Energy stocks rose 19.1% in January, the sole positive outlier in a generally negative month. Geopolitical tensions between Ukraine and energy-producing Russia, coupled with the expected post-Omicron rebound in oil and natural gas demand, boosted many commodity prices. Notably, the benchmark West Texas Intermediate oil price rose 18% in January and is up over 75% year-over-year.
What Didn't Work
Every other sector of the market was flat or down during January. Despite the expectation of +8% year-over-year sales growth for 2022 (Factset Research), many companies are experiencing high costs that are impacting profit margin and earnings growth. The Omicron COVID-19 variant played a role in driving up costs for many businesses, as employee absenteeism slowed productivity and weighed on efficiency. Additionally, higher prices for key input costs including oil, natural gas, steel and lumber are curtailing profit margins.
What We're Watching
Despite January’s volatility, our outlook for the year remains virtually unchanged.

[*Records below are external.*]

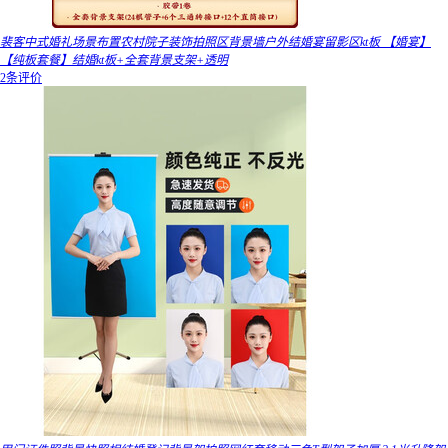
裴客中式婚礼场景布置农村院子装饰拍照区背景墙户外结婚宴留影区kt板 【婚宴】
【纯板套餐】结婚kt板+全套背景支架+透明
2条评价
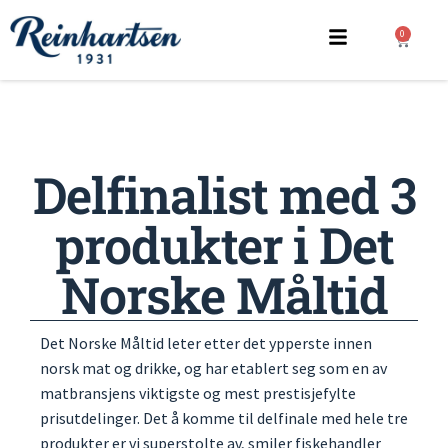
0
Delfinalist med 3
produkter i Det
Norske Måltid
Det Norske Måltid leter etter det ypperste innen
norsk mat og drikke, og har etablert seg som en av
matbransjens viktigste og mest prestisjefylte
prisutdelinger. Det å komme til delfinale med hele tre
produkter er vi superstolte av, smiler fiskehandler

Going into 2022, we expected COVID-19, supply chains, inflation, and U.S. Federal Reserve policy to create hurdles for the stock market. We are seeing those dynamics play out now. The most recent inflation reading shows core consumer prices are increasing at a 5.5% annualized rate (U.S. Bureau of Labor Statistics), which virtually assures that the U.S. Federal Reserve will begin raising interest rates at their March meeting. We expect elevated inflation for at least another few months, as recently enacted price increases lap a period of low inflation last year. Fortunately, there is optimism that the waning impact from the Omicron variant will ease inflationary pressures in the Spring. The U.S. Federal Reserve will closely monitor these developments and will adjust the pace of future rate increases accordingly.
We continue to expect choppy stock markets, as interest rate increases typically cause nervousness among investors. Our strategy of investing in high-quality companies that build strong businesses with a long-term focus should serve us well through this period.